6. Synthesize your processor design to simply prove that your Verilog is synthesizable with no errors. The goal of this task is to prove that you have synthesizable code. So while the clock target is not critical, use a target clock of 4ns, but if you must relax the target to compile in synthesis, that's allowable. Be sure to submit the final script showing the clock period with your design. Submit your synthesis script (gold\_processor.tcl), resulting netlist (gold\_processor.syn.v) along with the output of the check\_design command (gold\_processor.log). Check the output of the check\_design command to make sure there are NO LATCHES generated. If so, modify your RTL to remove any latches in the design.

## What to Submit?

Submit the complete Verilog code in a directory structure specified for your processor design including the testbench used for verification. Please include adequate comments not only in your design but also in your testbench to justify that your testbench adequately verifies your design. In addition, include the program and data files that are loaded into the Instruction Memory and Data Memory for test purpose. Please comment your binary assembly code with the corresponding assembly mnemonics. You will also need to turn in results for an instructor's test bench that will be provided shortly before submission.

### How to submit?

We will use electronic submission. For electronic submission, **follow the instructions given below strictly.** Use the directory provided with the assignment to organize your submission. "tar" all the required files for the project using the "**make submit**" command and use the upload link in DEN for electronic submission. Use "**make submit**" command to create the tarfile, this allows grading team to use automated tools to grade assignment.

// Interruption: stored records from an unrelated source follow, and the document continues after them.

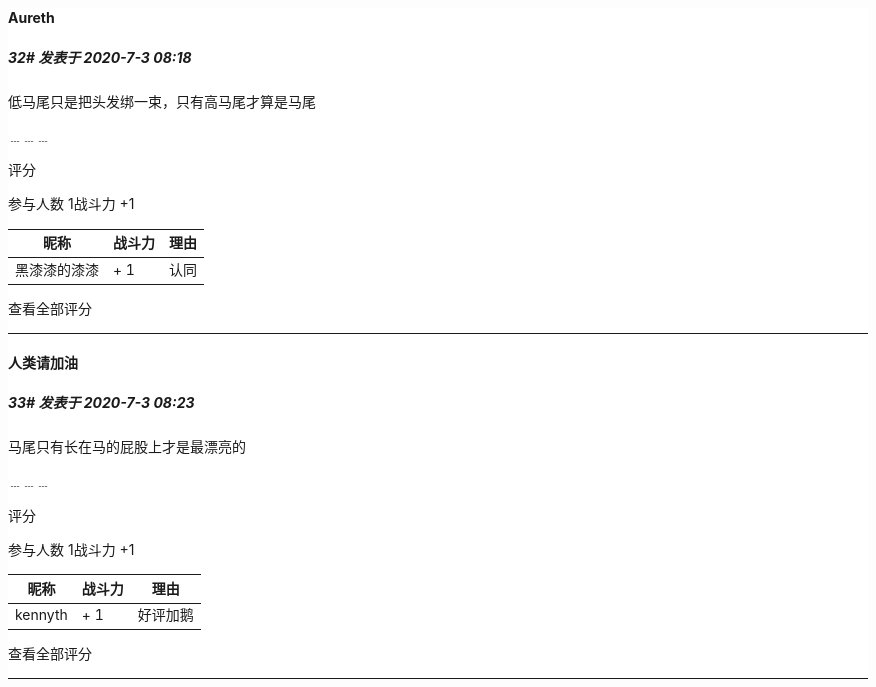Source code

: ####  Aureth  
##### 32#       发表于 2020-7-3 08:18




低马尾只是把头发绑一束，只有高马尾才算是马尾



﹍﹍﹍

评分





 参与人数 1战斗力 +1

|昵称|战斗力|理由|
|----|---|---|
| 黑漆漆的漆漆| + 1|认同|



查看全部评分






*****

####  人类请加油  
##### 33#       发表于 2020-7-3 08:23




马尾只有长在马的屁股上才是最漂亮的



﹍﹍﹍

评分





 参与人数 1战斗力 +1

|昵称|战斗力|理由|
|----|---|---|
| kennyth| + 1|好评加鹅|



查看全部评分






*****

- (1) Modify **AUTHORS** file by adding name of the team and team members. Write name of the team in the first line of the file, followed with team-member names on subsequent lines.
- (2) Modify the **makefile** to declare name of your team, this will be used to create the submission tar-file.
- (3) All of your verilog design files should be in **design/** directory. All test-bench files should be in **tb/** directory. All the synthesis script files should be kept in **script/** directory. The generated netlists (\*.syn.v) and SDF files (\*.sdf) should be kept in **netlist/** and **sdf/** directory respectively. All generated outputs (.out), logs, reports, pdfs and other documents should be kept in **reports/** directory.
- (4) Modify README file to describe status of the project, also include any additional instructions (if any) required for simulation/testing your assignment.

If you need to re-upload your submission before the deadline, please contact a TA. One submission per group. If the group accidentally submits twice, you must coordinate with the TA's.